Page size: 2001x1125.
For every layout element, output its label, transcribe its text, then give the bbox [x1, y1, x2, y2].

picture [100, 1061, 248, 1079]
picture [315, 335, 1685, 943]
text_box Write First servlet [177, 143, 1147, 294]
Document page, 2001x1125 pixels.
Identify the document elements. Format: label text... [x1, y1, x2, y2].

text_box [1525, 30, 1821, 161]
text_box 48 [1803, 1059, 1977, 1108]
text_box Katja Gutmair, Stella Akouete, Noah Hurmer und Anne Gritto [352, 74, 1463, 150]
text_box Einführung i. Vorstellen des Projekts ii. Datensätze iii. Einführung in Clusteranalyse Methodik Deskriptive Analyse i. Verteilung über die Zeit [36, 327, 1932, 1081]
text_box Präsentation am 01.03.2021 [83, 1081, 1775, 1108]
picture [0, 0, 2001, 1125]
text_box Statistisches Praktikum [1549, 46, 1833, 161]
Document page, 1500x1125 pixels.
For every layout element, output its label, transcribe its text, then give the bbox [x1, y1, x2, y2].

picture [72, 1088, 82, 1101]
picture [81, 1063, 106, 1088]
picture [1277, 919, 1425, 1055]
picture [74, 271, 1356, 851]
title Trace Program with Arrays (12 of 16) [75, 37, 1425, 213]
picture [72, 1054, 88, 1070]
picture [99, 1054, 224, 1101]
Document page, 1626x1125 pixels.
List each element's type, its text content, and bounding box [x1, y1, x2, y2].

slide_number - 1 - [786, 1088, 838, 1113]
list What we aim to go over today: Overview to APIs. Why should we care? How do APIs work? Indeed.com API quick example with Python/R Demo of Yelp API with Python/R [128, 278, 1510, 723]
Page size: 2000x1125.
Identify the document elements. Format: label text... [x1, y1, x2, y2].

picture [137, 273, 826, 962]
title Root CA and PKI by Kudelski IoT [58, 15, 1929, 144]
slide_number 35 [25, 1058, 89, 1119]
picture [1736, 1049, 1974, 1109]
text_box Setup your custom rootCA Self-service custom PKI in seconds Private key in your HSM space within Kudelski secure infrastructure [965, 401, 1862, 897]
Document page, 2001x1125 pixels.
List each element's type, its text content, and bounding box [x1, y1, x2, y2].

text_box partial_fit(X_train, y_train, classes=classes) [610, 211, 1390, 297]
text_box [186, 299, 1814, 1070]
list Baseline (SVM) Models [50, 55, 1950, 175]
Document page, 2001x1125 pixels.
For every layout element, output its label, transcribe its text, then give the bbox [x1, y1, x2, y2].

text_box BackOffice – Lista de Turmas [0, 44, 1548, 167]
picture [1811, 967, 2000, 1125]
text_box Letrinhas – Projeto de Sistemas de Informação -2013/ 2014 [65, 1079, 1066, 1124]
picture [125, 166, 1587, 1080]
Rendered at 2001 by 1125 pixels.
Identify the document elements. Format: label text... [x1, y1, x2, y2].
·····
REQUIRED WORK. The required output is every line of the entries, starting at the one that contains "Rendered at 2001 by 1125 pixels." and ending at the last, copied exactly.

TASK RESULT.
Rendered at 2001 by 1125 pixels.
Identify the document elements. Format: label text... [x1, y1, x2, y2].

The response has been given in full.